**Problem description**. Line for line, return the data exactly, omitting all pictures.

**Material for the task**.
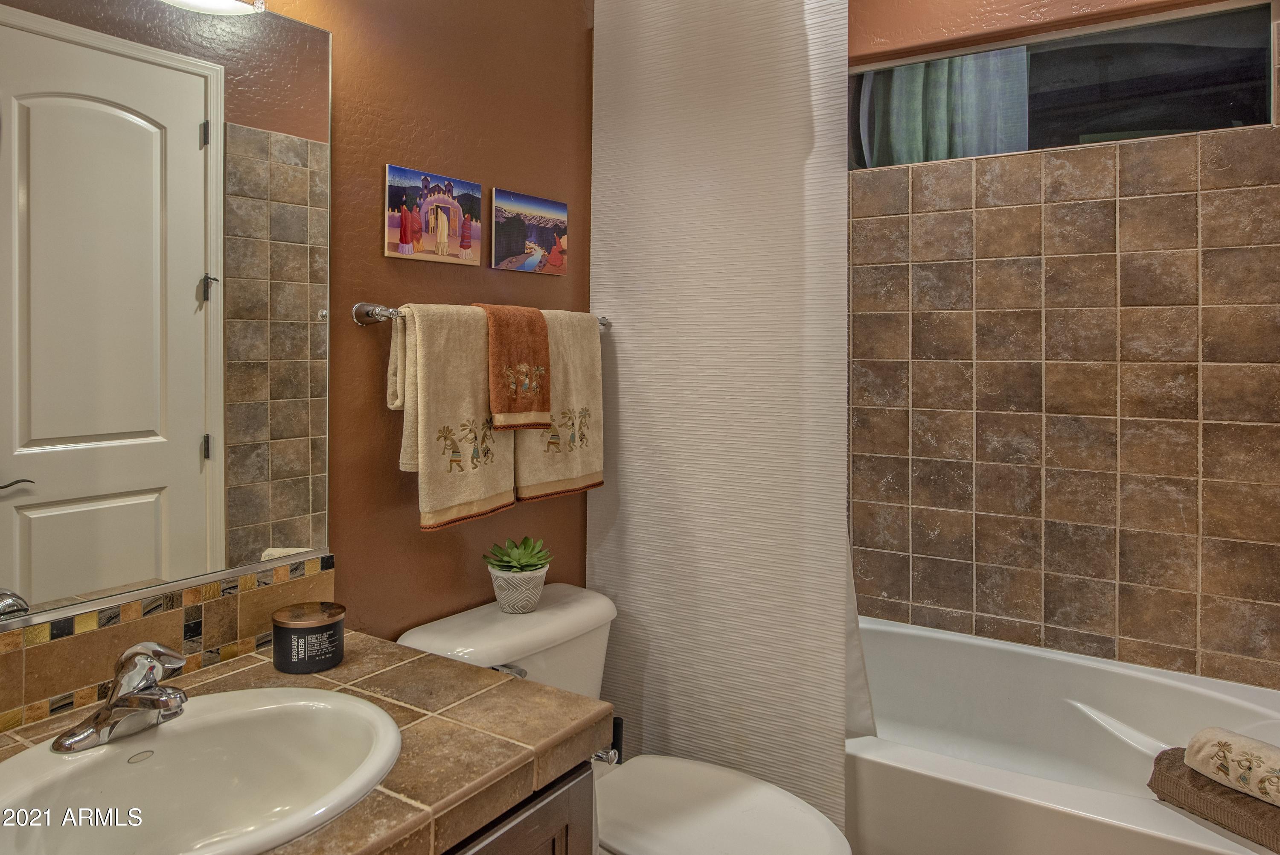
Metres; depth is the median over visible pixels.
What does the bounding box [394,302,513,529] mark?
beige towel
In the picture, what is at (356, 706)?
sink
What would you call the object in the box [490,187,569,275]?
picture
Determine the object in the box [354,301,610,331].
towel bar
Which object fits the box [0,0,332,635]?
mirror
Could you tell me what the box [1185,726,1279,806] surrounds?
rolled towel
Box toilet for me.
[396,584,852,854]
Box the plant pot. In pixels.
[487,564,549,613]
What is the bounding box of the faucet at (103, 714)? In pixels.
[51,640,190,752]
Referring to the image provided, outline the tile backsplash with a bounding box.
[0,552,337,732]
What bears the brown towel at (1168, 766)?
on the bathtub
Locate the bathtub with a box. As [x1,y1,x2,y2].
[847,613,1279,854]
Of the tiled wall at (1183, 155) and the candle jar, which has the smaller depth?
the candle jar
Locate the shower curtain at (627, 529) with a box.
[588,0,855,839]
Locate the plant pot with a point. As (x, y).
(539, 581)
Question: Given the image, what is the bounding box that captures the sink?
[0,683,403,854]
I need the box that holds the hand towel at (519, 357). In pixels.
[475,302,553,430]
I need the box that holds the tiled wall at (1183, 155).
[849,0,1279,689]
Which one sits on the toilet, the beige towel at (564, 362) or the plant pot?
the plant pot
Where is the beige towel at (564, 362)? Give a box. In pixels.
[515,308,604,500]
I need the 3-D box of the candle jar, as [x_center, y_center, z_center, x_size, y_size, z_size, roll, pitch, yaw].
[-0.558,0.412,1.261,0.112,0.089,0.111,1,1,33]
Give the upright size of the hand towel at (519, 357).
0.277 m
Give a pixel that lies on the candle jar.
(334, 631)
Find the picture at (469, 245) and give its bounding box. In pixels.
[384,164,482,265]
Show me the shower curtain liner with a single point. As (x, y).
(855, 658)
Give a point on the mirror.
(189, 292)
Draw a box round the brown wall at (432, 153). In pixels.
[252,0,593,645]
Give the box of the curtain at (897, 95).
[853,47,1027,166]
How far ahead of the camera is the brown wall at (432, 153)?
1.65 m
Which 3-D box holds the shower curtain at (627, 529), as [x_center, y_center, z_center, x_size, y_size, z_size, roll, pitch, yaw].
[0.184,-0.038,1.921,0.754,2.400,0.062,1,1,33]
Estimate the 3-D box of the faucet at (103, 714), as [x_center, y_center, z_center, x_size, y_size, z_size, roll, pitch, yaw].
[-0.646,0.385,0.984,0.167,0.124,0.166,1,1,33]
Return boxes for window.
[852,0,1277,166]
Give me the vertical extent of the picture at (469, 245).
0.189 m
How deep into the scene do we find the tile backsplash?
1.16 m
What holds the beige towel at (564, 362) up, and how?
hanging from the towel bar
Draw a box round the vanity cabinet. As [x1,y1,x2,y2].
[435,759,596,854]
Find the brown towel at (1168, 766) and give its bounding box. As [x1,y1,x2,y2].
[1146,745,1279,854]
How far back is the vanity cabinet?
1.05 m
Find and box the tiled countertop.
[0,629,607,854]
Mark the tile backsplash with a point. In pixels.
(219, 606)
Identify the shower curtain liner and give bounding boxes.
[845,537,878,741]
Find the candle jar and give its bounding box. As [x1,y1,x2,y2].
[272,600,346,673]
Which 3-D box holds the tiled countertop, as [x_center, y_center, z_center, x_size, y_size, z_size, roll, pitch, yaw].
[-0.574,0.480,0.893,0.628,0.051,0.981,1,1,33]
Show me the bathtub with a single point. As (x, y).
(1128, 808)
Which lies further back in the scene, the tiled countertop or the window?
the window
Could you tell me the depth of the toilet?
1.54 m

**Completed exercise**.
Metres; depth is the median over visible pixels.
What does the bounding box [394,302,513,529] mark?
beige towel
In the picture, what is at (356, 706)?
sink
What would you call the object in the box [490,187,569,275]?
picture
Determine the object in the box [354,301,610,331].
towel bar
Which object fits the box [0,0,332,635]?
mirror
Could you tell me what the box [1185,726,1279,806] surrounds?
rolled towel
Box toilet for me.
[396,584,852,854]
Box the plant pot. In pixels.
[487,564,549,613]
What is the bounding box of the faucet at (103, 714)? In pixels.
[51,640,190,752]
Referring to the image provided, outline the tile backsplash with a bounding box.
[0,552,337,732]
What bears the brown towel at (1168, 766)?
on the bathtub
Locate the bathtub with a box. As [x1,y1,x2,y2].
[847,613,1279,854]
Of the tiled wall at (1183, 155) and the candle jar, which has the smaller depth?
the candle jar
Locate the shower curtain at (627, 529) with a box.
[588,0,855,839]
Locate the plant pot with a point. As (x, y).
(539, 581)
Question: Given the image, what is the bounding box that captures the sink?
[0,683,403,854]
I need the box that holds the hand towel at (519, 357). In pixels.
[475,302,553,430]
I need the box that holds the tiled wall at (1183, 155).
[849,0,1279,689]
Which one sits on the toilet, the beige towel at (564, 362) or the plant pot?
the plant pot
Where is the beige towel at (564, 362)? Give a box. In pixels.
[515,308,604,500]
I need the 3-D box of the candle jar, as [x_center, y_center, z_center, x_size, y_size, z_size, roll, pitch, yaw].
[-0.558,0.412,1.261,0.112,0.089,0.111,1,1,33]
Give the upright size of the hand towel at (519, 357).
0.277 m
Give a pixel that lies on the candle jar.
(334, 631)
Find the picture at (469, 245) and give its bounding box. In pixels.
[384,164,482,265]
Show me the shower curtain liner with a single point. As (x, y).
(855, 658)
Give a point on the mirror.
(189, 292)
Draw a box round the brown wall at (432, 153). In pixels.
[252,0,593,645]
Give the box of the curtain at (897, 95).
[853,47,1027,166]
How far ahead of the camera is the brown wall at (432, 153)?
1.65 m
Which 3-D box holds the shower curtain at (627, 529), as [x_center, y_center, z_center, x_size, y_size, z_size, roll, pitch, yaw].
[0.184,-0.038,1.921,0.754,2.400,0.062,1,1,33]
Estimate the 3-D box of the faucet at (103, 714), as [x_center, y_center, z_center, x_size, y_size, z_size, roll, pitch, yaw].
[-0.646,0.385,0.984,0.167,0.124,0.166,1,1,33]
Return boxes for window.
[852,0,1277,166]
Give me the vertical extent of the picture at (469, 245).
0.189 m
How deep into the scene do we find the tile backsplash?
1.16 m
What holds the beige towel at (564, 362) up, and how?
hanging from the towel bar
Draw a box round the vanity cabinet. As [x1,y1,x2,y2].
[435,759,596,854]
Find the brown towel at (1168, 766) and give its bounding box. As [x1,y1,x2,y2].
[1146,745,1279,854]
How far back is the vanity cabinet?
1.05 m
Find and box the tiled countertop.
[0,629,607,854]
Mark the tile backsplash with a point. In pixels.
(219, 606)
Identify the shower curtain liner and give bounding boxes.
[845,537,878,741]
Find the candle jar and give its bounding box. As [x1,y1,x2,y2].
[272,600,346,673]
Which 3-D box holds the tiled countertop, as [x_center, y_center, z_center, x_size, y_size, z_size, roll, pitch, yaw].
[-0.574,0.480,0.893,0.628,0.051,0.981,1,1,33]
Show me the bathtub with a single point. As (x, y).
(1128, 808)
Which lies further back in the scene, the tiled countertop or the window?
the window
Could you tell me the depth of the toilet?
1.54 m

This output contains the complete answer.